Cope, originally from St. Louis, earned a Master of Fine Arts in 2014 from the University of Florida School of Theatre and Dance.

He originally studied film in the 1990s, but walked away from “the world of acting in film and theater,” and worked in the hotel industry for 10 years before returning to school.

“I thought I would take a look back at the thing I loved,” Cope says.

When his wife’s work brought them to the Boston area, he started auditioning for acting roles “left and right,” and landed a role at Salem Theatre Company in “Crime and Punishment,” which was staged in early 2015. 

Cope also worked as a fight choreographer on several productions, applying skills in unarmed combat and rapier and dagger fighting that he learned in graduate school.

“When I was doing ‘Crime and Punishment,’ there was a scene in the play where Raskolnikov kills the sisters,” he says. “The way it was written in the play, the two sisters who are killed are played by one actress.”

That made their murder tricky to stage, but Cope suggested a solution to Catherine Bertrand, who is the artistic and managing director of Salem Theatre Company.

“She invited me back to do the choreography for a brief bit of violence in ‘Rocky Horror,’ then full fight choreography for ‘Hamlet,’” he says. “So Catherine and I have been building a relationship.” 

They discussed the idea that he might direct a play for the theater company, and agreed that “Private Eyes” would be a good place to start. 

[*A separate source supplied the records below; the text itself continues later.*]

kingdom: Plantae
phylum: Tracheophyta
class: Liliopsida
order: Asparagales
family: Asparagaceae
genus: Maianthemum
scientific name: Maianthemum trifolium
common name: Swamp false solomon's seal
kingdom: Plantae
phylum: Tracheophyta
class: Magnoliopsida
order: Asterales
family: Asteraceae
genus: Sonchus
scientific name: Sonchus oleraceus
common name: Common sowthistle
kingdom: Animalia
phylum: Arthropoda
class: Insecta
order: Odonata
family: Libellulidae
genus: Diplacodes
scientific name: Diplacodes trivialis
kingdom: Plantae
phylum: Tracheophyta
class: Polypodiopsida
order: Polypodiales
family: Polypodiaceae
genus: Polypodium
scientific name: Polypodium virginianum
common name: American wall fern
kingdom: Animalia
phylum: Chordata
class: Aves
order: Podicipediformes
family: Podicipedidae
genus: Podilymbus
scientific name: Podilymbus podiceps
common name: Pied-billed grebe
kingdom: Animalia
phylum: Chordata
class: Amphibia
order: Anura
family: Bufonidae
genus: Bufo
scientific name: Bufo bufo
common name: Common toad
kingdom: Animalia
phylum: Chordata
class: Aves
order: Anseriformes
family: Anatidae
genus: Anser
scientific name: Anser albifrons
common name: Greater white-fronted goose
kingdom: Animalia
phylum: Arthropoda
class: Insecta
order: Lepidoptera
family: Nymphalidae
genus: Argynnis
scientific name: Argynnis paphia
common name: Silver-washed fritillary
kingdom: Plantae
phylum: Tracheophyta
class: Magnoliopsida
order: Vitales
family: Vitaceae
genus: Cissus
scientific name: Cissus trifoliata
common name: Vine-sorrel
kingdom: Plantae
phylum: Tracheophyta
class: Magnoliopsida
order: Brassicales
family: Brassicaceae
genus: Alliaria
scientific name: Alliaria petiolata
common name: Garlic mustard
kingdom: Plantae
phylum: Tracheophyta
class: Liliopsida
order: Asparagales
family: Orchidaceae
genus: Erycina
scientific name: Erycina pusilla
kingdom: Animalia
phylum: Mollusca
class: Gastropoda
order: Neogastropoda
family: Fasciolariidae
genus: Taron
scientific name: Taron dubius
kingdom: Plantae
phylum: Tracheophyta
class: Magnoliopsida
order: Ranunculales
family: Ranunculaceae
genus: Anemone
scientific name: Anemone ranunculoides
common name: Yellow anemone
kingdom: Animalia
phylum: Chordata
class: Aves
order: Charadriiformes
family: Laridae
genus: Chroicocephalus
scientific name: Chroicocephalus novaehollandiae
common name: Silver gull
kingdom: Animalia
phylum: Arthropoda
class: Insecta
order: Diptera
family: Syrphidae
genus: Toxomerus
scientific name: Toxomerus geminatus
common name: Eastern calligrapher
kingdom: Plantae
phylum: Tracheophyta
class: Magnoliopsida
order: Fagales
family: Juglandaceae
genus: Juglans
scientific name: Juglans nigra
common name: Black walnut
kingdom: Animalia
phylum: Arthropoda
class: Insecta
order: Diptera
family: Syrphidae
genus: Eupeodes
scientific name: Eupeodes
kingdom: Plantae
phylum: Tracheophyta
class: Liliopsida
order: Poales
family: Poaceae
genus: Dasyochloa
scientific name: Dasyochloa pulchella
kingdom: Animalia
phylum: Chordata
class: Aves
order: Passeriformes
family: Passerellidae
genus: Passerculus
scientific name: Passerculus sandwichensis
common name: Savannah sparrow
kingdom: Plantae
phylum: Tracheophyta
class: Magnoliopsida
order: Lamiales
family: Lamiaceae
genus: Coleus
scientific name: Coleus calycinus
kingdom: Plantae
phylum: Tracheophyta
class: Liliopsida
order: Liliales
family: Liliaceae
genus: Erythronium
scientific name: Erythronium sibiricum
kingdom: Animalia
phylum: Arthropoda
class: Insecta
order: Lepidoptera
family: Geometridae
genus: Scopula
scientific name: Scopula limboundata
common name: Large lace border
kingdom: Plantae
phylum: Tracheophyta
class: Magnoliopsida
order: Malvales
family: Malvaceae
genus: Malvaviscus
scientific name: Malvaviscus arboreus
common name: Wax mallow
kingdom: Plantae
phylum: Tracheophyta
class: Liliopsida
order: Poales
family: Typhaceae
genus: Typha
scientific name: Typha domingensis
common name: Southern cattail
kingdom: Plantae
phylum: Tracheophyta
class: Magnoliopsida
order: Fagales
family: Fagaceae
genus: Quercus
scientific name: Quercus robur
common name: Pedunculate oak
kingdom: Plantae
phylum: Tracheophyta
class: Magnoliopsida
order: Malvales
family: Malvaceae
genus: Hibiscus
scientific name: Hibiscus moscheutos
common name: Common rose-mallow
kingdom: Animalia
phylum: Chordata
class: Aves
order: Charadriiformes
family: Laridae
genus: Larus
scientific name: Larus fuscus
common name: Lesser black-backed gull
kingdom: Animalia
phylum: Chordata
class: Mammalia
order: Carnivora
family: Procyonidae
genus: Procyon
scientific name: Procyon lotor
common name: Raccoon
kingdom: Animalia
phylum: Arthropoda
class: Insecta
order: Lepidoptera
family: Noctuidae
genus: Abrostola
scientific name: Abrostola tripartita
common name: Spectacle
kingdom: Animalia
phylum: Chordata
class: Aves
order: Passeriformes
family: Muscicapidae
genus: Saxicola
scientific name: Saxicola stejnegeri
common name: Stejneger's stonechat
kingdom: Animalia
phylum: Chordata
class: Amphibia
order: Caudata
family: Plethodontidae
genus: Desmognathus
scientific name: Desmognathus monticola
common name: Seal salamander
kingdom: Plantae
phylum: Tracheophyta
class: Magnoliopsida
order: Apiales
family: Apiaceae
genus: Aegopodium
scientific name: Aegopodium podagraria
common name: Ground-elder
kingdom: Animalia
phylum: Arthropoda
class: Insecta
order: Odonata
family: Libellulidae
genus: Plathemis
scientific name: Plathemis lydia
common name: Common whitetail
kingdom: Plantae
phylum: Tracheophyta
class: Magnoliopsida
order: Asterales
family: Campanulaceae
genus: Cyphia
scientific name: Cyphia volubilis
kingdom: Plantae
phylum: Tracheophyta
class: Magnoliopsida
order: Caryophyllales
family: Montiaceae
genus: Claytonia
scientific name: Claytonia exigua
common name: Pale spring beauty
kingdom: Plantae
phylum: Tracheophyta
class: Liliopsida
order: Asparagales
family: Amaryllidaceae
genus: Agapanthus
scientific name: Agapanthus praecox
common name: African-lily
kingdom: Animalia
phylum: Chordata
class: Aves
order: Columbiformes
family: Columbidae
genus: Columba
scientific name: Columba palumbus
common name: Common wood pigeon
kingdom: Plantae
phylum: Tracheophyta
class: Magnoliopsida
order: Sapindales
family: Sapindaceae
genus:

“I spent the last three years or so paying attention to directing, and watching the things I think work and don’t work,” he says. “It’s something I’ve enjoyed doing in a smaller scale, and I thought it was time to throw my hat into the ring.”

If you go

What: “Private Eyes: A Comedy of Suspicion” by Steven Dietz

When: Saturday, April 23 to Saturday, May 7; Thursdays, Fridays and Saturdays at 7:30 p.m., and Sundays at 3 p.m.

Where: Salem Theatre Company, 35 Congress St., 3rd floor, Suite 301, Salem 

Information: Tickets, $12 to $28, at Previews: Thursday, April 21 and Friday, April 22, tickets $20/$10. Opening Night and Reception: Saturday, April 23, cash bar available. LGBT Night: Friday, April 29, cash bar available. Student Night: Thursday, May 5, $5 student tickets.